I’ve been heading to the movies to watch as much as I can, finally checking some Oscar-nominated foreign films off my list (including The Seed of the Sacred Fig which I would highly recommend); I’ve already gone out with my friends once this year with the intention to do it a few more times, as being more social is one of my goals for the year; I’ve planned a Galentine’s Day potluck and movie night for my friends and I am eagerly awaiting their reactions upon watching 27 Dresses for the first time; and I’m reading a good amount more than I maybe ever have, while taking advantage of my local library!
On the micro level, I’m really living it up! I’m branching out a bit by being more social, while also giving my introverted self as much me-time as is required. My bubble is feeling stable, even if the national bubble is close to popping. That’s really all we can do. And something that has been helping me has been putting things into context: we had to get through Hoover to get to FDR. If people could survive the 1960s when our government was assassinating domestic civil rights leaders left and right, then we can survive this. If my people could survive enslavement then we can most definitely survive this.

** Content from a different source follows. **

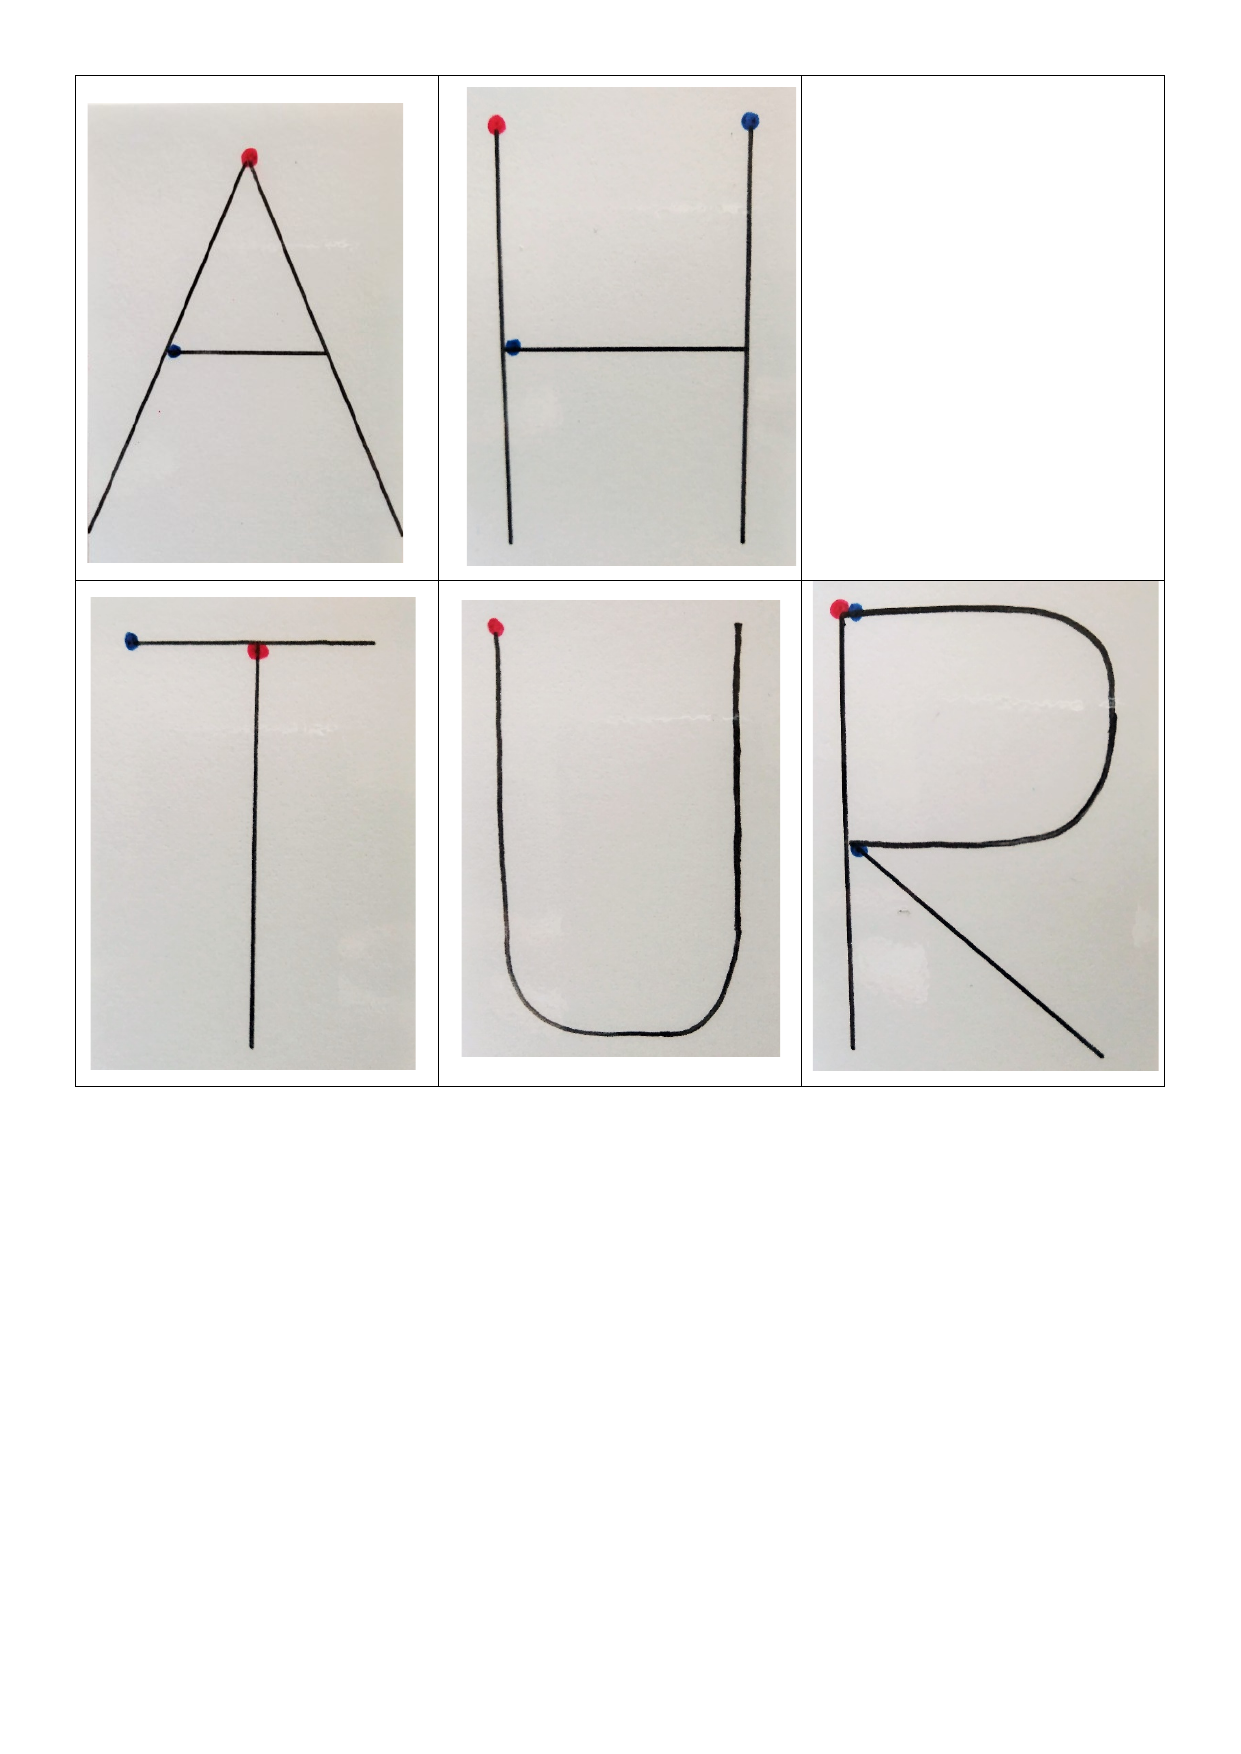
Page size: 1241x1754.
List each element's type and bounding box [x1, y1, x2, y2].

It’s scary! And it will leave some scars much like Ronald Reagan (*shakes fist at the sky*), but it’ll be over in only 47 months!! The real concern is will people learn their lesson and stop voting for people who are more concerned with their money than civil service. That’s a different question for a different day.
I appreciate so much of what you've said! Love that your solution is to be with your community which has been one of the remedies people have been recommending. Also love this idea, "My bubble is feeling stable, even if the national bubble is close to popping." First things first! One suggestion though, every time you ask yourself, 'how could this go wrong?' could you follow it us with, 'how could this go right?' Maybe, over time the latter will edge out the former.